───── THE RECORDS

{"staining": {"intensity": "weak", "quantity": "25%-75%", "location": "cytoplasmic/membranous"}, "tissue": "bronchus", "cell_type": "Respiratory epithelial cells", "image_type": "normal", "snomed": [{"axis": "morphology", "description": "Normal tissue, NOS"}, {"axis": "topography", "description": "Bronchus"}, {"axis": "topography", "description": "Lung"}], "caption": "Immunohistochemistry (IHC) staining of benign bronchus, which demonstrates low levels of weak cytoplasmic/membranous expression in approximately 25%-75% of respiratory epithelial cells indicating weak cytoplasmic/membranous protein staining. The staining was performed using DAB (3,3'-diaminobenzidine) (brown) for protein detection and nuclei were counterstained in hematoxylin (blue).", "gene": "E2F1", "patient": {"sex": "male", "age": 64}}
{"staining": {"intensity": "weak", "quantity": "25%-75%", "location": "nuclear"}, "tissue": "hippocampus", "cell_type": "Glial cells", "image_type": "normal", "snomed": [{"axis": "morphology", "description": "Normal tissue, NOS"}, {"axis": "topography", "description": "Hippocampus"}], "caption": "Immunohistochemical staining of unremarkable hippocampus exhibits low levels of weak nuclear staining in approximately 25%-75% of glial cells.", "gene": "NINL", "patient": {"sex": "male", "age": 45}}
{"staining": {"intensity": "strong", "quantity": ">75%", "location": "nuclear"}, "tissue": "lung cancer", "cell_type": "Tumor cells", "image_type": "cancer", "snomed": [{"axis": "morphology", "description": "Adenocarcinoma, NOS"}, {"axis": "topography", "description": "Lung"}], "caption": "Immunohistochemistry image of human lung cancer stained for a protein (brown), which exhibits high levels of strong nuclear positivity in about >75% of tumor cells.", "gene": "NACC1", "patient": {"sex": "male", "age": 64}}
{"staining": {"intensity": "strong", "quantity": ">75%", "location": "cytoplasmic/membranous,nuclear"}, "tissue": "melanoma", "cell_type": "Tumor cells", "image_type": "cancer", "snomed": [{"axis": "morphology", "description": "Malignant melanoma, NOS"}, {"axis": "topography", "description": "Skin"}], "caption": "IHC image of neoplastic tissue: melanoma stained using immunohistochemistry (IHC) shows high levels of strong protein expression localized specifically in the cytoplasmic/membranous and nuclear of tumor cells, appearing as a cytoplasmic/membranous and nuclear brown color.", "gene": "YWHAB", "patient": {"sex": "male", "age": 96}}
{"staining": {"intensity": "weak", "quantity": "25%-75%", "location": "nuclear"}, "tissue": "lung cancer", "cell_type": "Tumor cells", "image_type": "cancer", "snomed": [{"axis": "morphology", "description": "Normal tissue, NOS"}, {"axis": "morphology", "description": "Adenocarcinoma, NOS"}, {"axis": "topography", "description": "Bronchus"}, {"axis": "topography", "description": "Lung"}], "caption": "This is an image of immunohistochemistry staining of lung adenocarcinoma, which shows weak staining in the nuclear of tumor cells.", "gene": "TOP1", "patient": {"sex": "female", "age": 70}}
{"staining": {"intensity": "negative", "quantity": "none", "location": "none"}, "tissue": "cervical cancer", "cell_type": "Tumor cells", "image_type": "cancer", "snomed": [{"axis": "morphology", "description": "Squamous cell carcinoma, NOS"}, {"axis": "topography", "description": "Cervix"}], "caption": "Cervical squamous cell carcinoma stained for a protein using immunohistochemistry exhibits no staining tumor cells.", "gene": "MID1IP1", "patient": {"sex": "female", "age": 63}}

──────────

* **YOUR GOAL**
The records above must be transcribed without a single omission.

* **EXERCISE OUTPUT**
{"staining": {"intensity": "weak", "quantity": "25%-75%", "location": "cytoplasmic/membranous"}, "tissue": "bronchus", "cell_type": "Respiratory epithelial cells", "image_type": "normal", "snomed": [{"axis": "morphology", "description": "Normal tissue, NOS"}, {"axis": "topography", "description": "Bronchus"}, {"axis": "topography", "description": "Lung"}], "caption": "Immunohistochemistry (IHC) staining of benign bronchus, which demonstrates low levels of weak cytoplasmic/membranous expression in approximately 25%-75% of respiratory epithelial cells indicating weak cytoplasmic/membranous protein staining. The staining was performed using DAB (3,3'-diaminobenzidine) (brown) for protein detection and nuclei were counterstained in hematoxylin (blue).", "gene": "E2F1", "patient": {"sex": "male", "age": 64}}
{"staining": {"intensity": "weak", "quantity": "25%-75%", "location": "nuclear"}, "tissue": "hippocampus", "cell_type": "Glial cells", "image_type": "normal", "snomed": [{"axis": "morphology", "description": "Normal tissue, NOS"}, {"axis": "topography", "description": "Hippocampus"}], "caption": "Immunohistochemical staining of unremarkable hippocampus exhibits low levels of weak nuclear staining in approximately 25%-75% of glial cells.", "gene": "NINL", "patient": {"sex": "male", "age": 45}}
{"staining": {"intensity": "strong", "quantity": ">75%", "location": "nuclear"}, "tissue": "lung cancer", "cell_type": "Tumor cells", "image_type": "cancer", "snomed": [{"axis": "morphology", "description": "Adenocarcinoma, NOS"}, {"axis": "topography", "description": "Lung"}], "caption": "Immunohistochemistry image of human lung cancer stained for a protein (brown), which exhibits high levels of strong nuclear positivity in about >75% of tumor cells.", "gene": "NACC1", "patient": {"sex": "male", "age": 64}}
{"staining": {"intensity": "strong", "quantity": ">75%", "location": "cytoplasmic/membranous,nuclear"}, "tissue": "melanoma", "cell_type": "Tumor cells", "image_type": "cancer", "snomed": [{"axis": "morphology", "description": "Malignant melanoma, NOS"}, {"axis": "topography", "description": "Skin"}], "caption": "IHC image of neoplastic tissue: melanoma stained using immunohistochemistry (IHC) shows high levels of strong protein expression localized specifically in the cytoplasmic/membranous and nuclear of tumor cells, appearing as a cytoplasmic/membranous and nuclear brown color.", "gene": "YWHAB", "patient": {"sex": "male", "age": 96}}
{"staining": {"intensity": "weak", "quantity": "25%-75%", "location": "nuclear"}, "tissue": "lung cancer", "cell_type": "Tumor cells", "image_type": "cancer", "snomed": [{"axis": "morphology", "description": "Normal tissue, NOS"}, {"axis": "morphology", "description": "Adenocarcinoma, NOS"}, {"axis": "topography", "description": "Bronchus"}, {"axis": "topography", "description": "Lung"}], "caption": "This is an image of immunohistochemistry staining of lung adenocarcinoma, which shows weak staining in the nuclear of tumor cells.", "gene": "TOP1", "patient": {"sex": "female", "age": 70}}
{"staining": {"intensity": "negative", "quantity": "none", "location": "none"}, "tissue": "cervical cancer", "cell_type": "Tumor cells", "image_type": "cancer", "snomed": [{"axis": "morphology", "description": "Squamous cell carcinoma, NOS"}, {"axis": "topography", "description": "Cervix"}], "caption": "Cervical squamous cell carcinoma stained for a protein using immunohistochemistry exhibits no staining tumor cells.", "gene": "MID1IP1", "patient": {"sex": "female", "age": 63}}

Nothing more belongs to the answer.